## [Excerpted text]
◆ ◆ ◆ ◆ ◆ ◆ ◆

City of federal subject significance

City of federal subject significance is an umbrella term used to refer to a type of an administrative division of a federal subject of Russia which is equal in status to a district but is organized around a large city; occasionally with surrounding rural territories.

Description

According to the 1993 Constitution of Russia, the administrative-territorial structure of the federal subjects is not identified as the responsibility of the federal government or as the joint responsibility of the federal government and the federal subjects.[1] This state of the matters is traditionally interpreted by the governments of the federal subjects as a sign that the matters of the administrative-territorial divisions are the sole responsibility of the federal subjects themselves.[1] As a result, the modern administrative-territorial structures of the federal subjects vary significantly from one federal subject to another; that includes the manner in which the cities of federal subject significance are organized and the choice of a term to refer to such entities. In the federal subjects which have closed administrative-territorial formations, those are often given a similar status. Occasionally, this status is also given to the areas organized around the inhabited localities which are not cities, but smaller urban-type settlements.

◆ ◆ ◆ ◆ ◆ ◆ ◆

## [Data block]
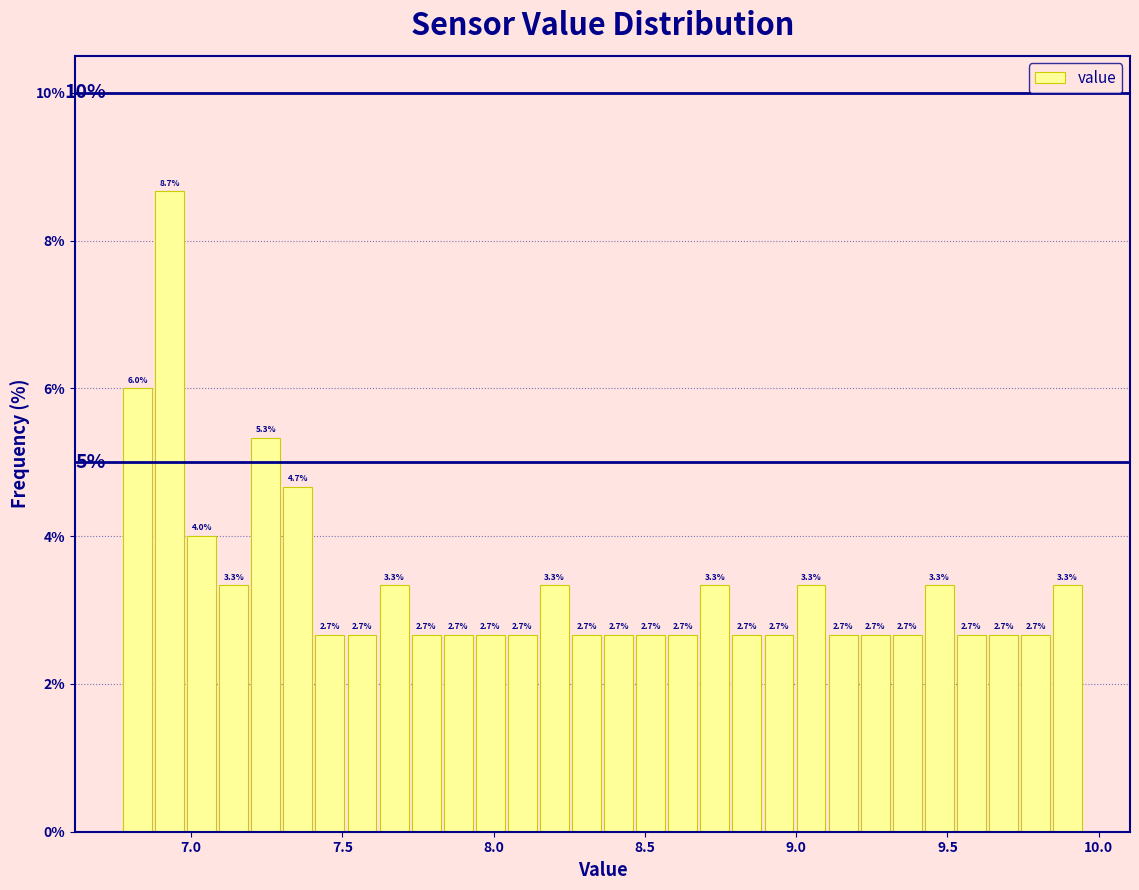

Read against the x-axis, roughly where is the centre of the tallest bar?

6.95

◆ ◆ ◆ ◆ ◆ ◆ ◆

## [Task]
Answer these questions from the text on cities of federal subject significance.
(a) What type of administrative division is a city of federal subject significance equal to in status?
(b) How do the governments of the federal subjects traditionally interpret responsibility for administrative-territorial divisions?
(c) Besides cities, around what kind of inhabited locality is this status occasionally given to areas?

## [Solution]
(a) A district.
(b) As the sole responsibility of the federal subjects themselves.
(c) Smaller urban-type settlements.